DATASET RECORDS =>

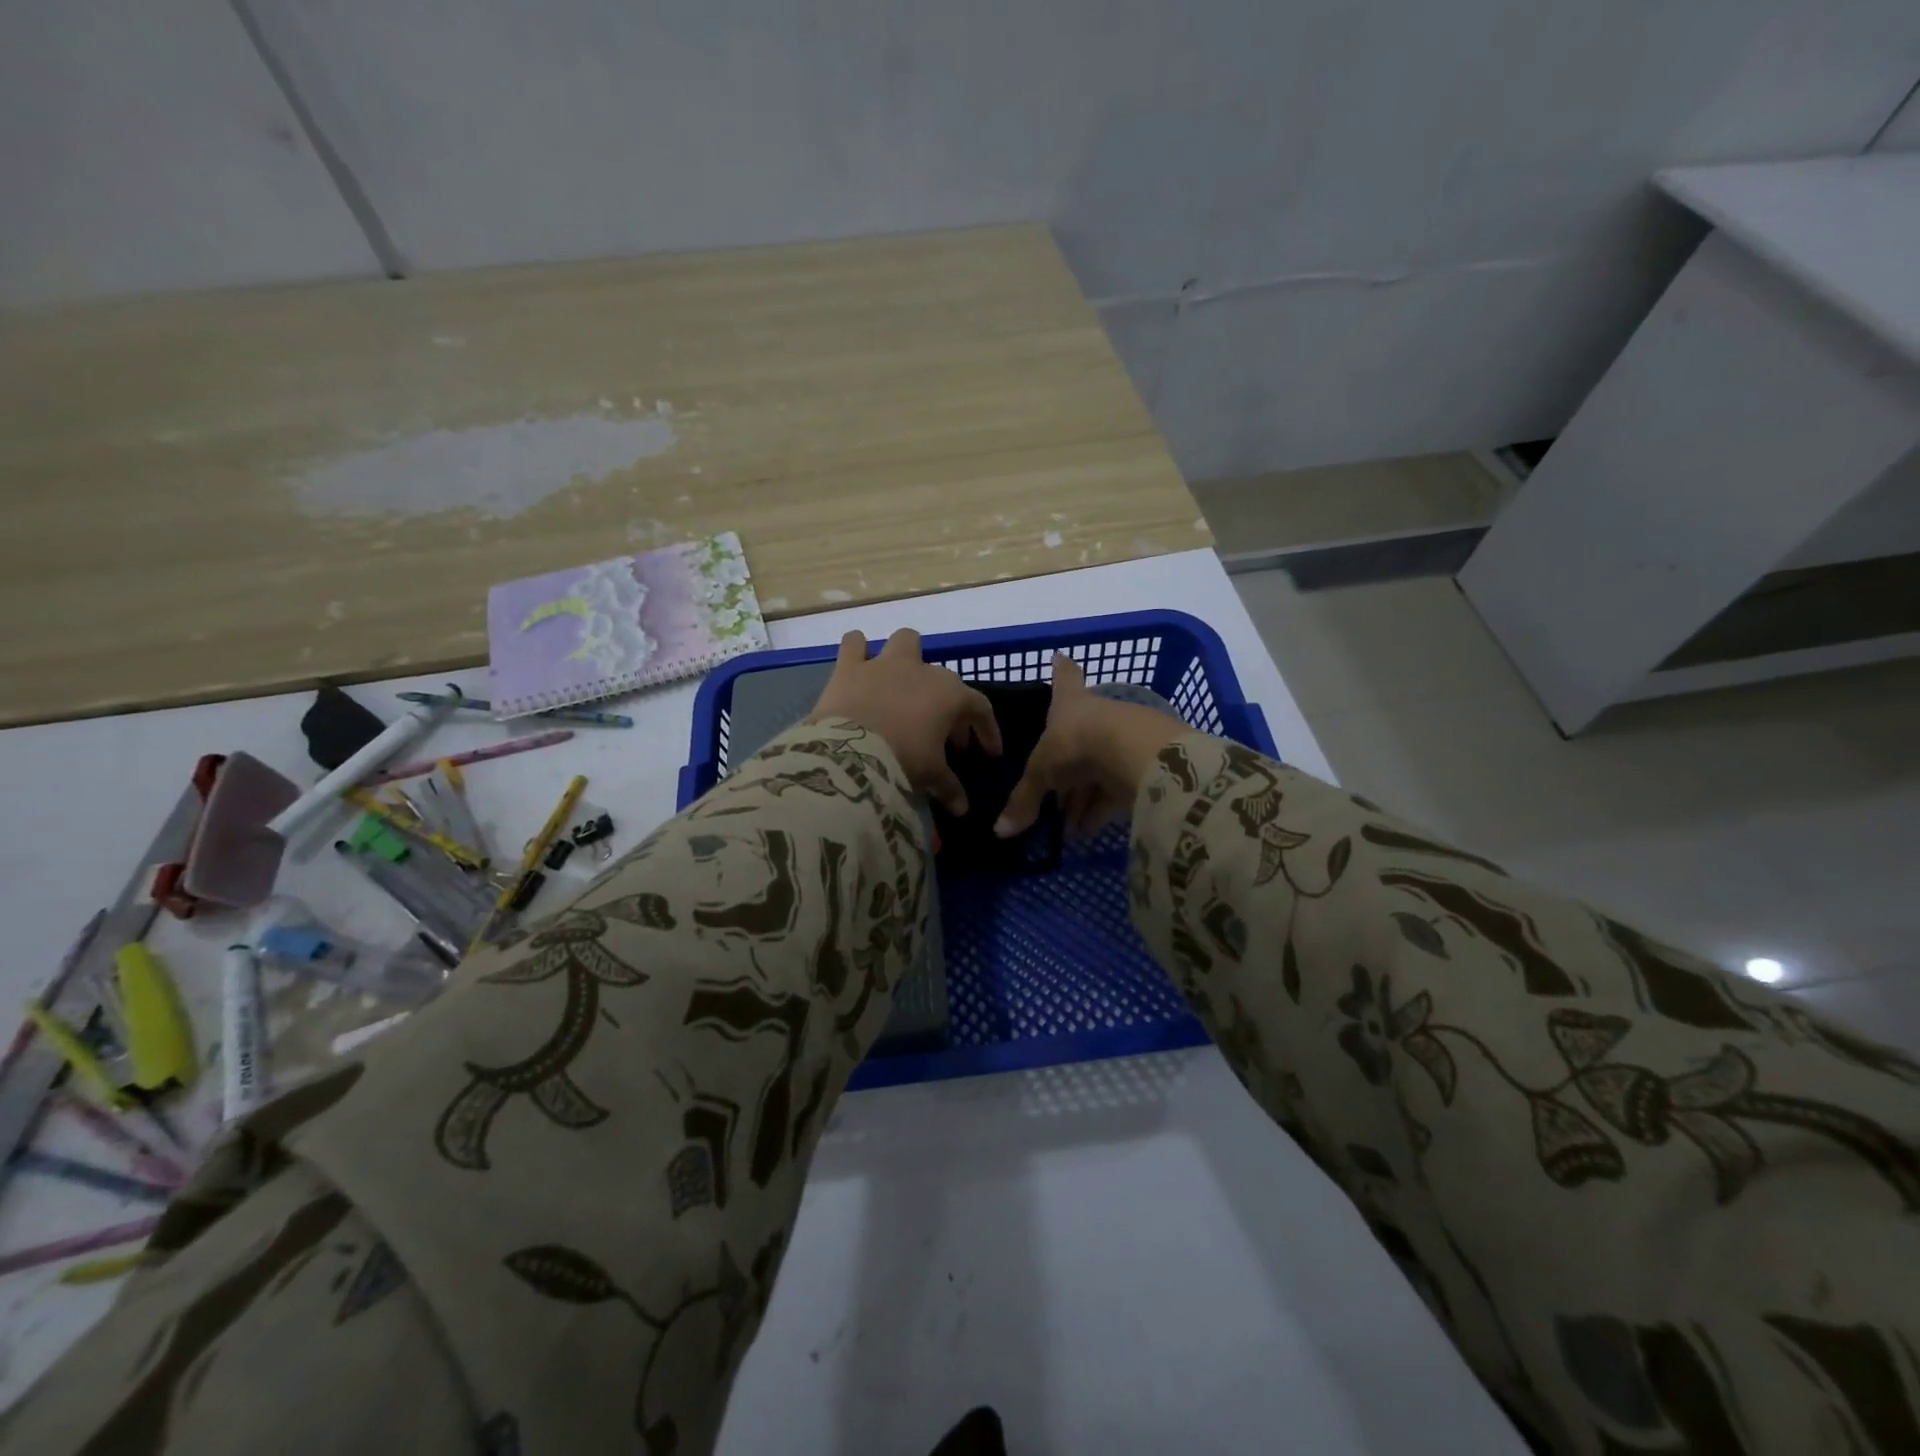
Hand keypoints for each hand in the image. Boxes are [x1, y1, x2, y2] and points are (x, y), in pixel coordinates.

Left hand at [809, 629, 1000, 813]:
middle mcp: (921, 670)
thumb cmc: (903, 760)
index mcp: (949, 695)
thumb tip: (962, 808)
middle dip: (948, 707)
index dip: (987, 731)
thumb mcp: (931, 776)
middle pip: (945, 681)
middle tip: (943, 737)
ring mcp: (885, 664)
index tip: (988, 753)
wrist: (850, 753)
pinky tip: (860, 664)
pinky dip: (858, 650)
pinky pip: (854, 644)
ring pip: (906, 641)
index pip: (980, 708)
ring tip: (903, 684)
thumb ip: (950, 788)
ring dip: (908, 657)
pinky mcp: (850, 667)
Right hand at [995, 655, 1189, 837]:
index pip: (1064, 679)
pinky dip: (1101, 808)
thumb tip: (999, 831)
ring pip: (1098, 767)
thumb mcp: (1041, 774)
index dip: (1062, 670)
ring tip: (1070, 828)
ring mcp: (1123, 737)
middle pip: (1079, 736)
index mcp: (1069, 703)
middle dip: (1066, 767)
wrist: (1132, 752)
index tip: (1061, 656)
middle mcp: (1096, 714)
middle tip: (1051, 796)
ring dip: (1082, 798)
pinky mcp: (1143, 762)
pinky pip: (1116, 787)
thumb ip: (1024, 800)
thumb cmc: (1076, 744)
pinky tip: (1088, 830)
* * *
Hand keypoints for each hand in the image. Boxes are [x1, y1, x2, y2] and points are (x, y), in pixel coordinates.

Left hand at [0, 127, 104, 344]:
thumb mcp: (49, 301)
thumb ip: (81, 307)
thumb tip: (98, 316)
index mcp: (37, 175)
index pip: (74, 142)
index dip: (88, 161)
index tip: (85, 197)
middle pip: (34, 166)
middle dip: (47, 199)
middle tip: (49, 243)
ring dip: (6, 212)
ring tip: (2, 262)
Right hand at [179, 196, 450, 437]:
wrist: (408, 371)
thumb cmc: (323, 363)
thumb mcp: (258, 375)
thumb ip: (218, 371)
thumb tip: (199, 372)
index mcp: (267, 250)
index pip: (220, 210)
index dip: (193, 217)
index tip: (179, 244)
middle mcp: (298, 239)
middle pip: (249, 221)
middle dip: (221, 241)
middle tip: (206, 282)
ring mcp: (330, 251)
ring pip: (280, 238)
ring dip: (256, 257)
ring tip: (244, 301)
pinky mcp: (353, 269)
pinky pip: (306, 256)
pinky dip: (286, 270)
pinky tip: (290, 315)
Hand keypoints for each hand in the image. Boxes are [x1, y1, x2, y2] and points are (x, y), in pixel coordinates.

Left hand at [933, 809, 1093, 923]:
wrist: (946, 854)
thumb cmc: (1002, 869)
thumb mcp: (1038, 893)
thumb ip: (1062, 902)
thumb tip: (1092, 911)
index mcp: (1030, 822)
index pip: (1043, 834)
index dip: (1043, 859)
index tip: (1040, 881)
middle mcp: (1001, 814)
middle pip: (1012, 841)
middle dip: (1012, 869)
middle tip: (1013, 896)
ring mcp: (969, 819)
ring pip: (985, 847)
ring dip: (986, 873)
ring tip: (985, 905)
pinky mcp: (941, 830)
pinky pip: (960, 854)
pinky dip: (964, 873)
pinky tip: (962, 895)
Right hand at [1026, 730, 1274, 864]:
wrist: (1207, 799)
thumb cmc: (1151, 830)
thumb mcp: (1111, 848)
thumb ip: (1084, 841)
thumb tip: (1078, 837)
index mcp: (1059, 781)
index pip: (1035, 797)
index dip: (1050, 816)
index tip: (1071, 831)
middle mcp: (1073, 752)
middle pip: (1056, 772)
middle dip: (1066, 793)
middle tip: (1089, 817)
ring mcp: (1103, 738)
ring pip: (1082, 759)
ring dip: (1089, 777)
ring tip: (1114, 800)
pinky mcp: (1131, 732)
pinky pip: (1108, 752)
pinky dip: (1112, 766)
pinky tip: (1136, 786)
==
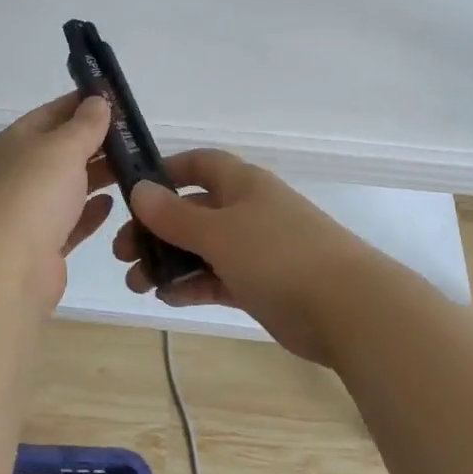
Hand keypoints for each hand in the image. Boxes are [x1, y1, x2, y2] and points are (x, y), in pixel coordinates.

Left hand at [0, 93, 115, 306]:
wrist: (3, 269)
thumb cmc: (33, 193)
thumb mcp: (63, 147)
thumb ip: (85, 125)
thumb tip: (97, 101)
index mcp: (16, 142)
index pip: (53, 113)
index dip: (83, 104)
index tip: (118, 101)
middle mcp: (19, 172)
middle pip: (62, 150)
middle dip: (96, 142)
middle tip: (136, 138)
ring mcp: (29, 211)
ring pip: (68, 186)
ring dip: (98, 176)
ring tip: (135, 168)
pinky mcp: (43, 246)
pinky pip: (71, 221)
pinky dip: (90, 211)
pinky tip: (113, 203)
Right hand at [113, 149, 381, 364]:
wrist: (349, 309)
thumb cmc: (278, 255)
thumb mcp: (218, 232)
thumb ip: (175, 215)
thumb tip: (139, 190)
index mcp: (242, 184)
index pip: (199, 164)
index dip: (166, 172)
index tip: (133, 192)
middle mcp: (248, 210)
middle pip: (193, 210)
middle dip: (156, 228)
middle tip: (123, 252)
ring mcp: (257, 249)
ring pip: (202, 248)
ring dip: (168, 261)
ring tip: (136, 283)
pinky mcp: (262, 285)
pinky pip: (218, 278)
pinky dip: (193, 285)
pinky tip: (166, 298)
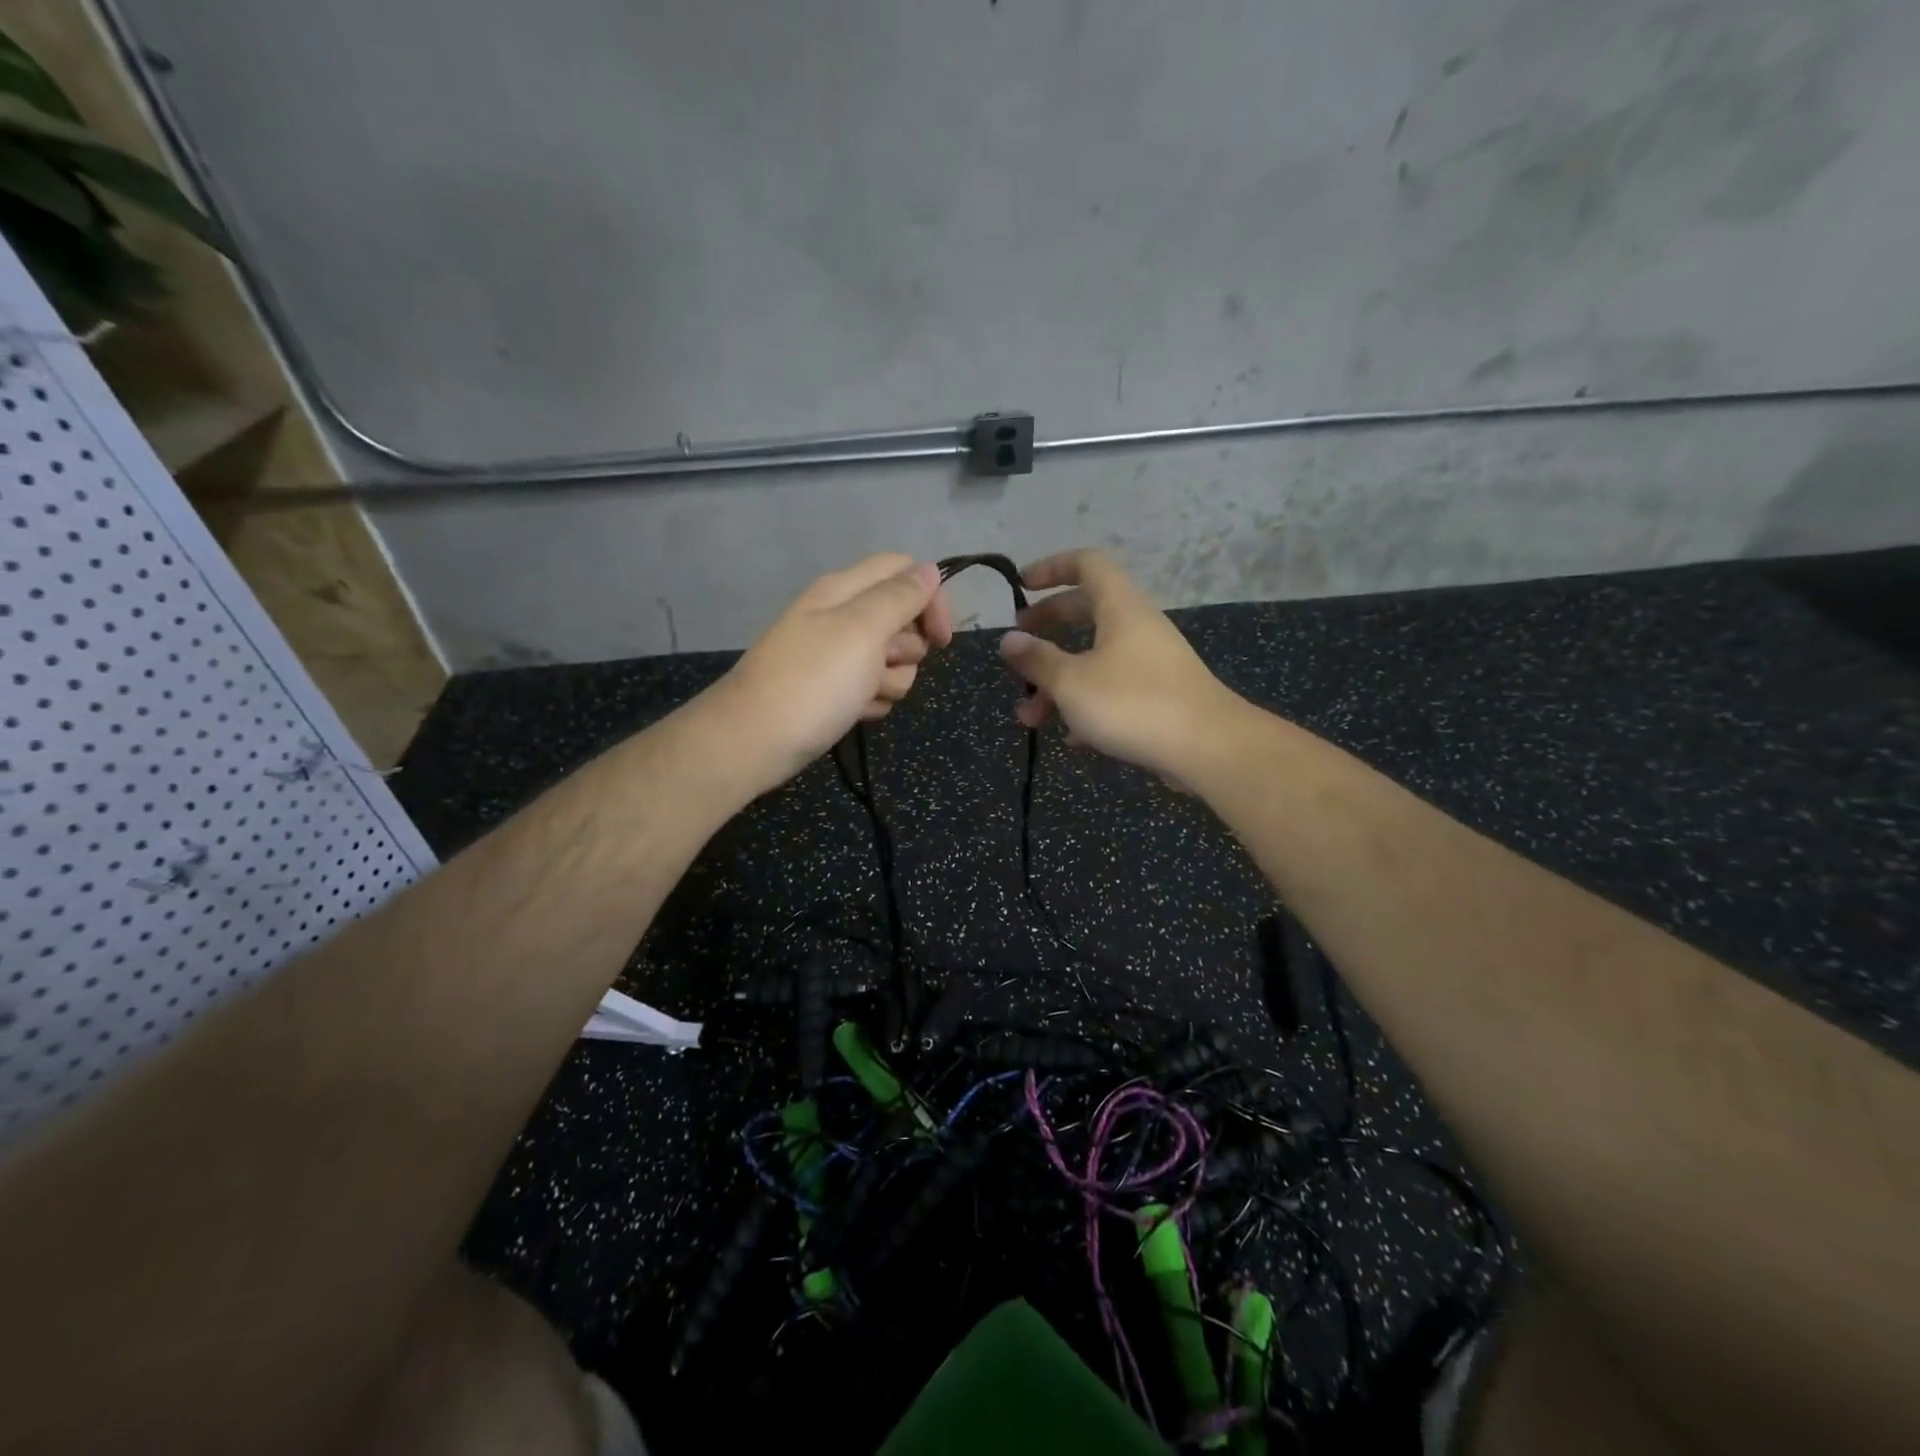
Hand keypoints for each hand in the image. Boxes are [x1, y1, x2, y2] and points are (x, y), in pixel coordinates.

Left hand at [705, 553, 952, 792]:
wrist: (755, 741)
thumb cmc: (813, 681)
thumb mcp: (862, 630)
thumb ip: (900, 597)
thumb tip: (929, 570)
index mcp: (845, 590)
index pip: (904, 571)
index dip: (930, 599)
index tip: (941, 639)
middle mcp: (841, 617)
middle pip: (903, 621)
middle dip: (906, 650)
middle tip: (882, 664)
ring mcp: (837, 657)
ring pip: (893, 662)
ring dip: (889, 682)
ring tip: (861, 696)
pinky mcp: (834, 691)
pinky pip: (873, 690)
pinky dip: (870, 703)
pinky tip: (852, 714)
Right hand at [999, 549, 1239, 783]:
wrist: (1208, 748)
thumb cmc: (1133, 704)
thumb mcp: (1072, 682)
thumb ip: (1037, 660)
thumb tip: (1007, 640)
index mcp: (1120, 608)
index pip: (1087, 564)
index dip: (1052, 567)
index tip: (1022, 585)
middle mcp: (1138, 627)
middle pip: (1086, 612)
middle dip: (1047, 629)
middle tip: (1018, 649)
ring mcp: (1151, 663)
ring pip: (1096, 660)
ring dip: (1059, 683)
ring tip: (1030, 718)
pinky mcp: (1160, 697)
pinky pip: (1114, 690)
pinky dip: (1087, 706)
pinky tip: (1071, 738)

WORK REQUIRED => Out of the records above, return only the lines from the one with "wrist: (349, 309)" through the one with "thumb tip: (929, 570)", exactly, and none of the pictures.

ANSWER TO THE EXERCISE =>
wrist: (349, 309)
thumb cmc: (278, 255)
thumb mcp: (218, 232)
thumb ip: (175, 215)
thumb tip: (139, 190)
index mcp: (242, 184)
index pip: (199, 164)
index dip: (166, 172)
index tip: (133, 192)
middle mcp: (248, 210)
middle pip: (193, 210)
middle dip: (156, 228)
middle tip: (123, 252)
ring mcp: (257, 249)
ring pip: (202, 248)
ring dip: (168, 261)
ring tip: (136, 283)
pinky mcp: (262, 285)
pinky pip: (218, 278)
pinky dip: (193, 285)
pinky tip: (166, 298)
Hand keypoints for each hand in the image. Boxes are [x1, y1, x2, y2] and points are (x, y), in pixel coordinates.

Left hand at [705, 553, 952, 792]:
wrist: (755, 741)
thumb cmc: (813, 681)
thumb mcp: (862, 630)
thumb ip: (900, 597)
thumb tip: (929, 570)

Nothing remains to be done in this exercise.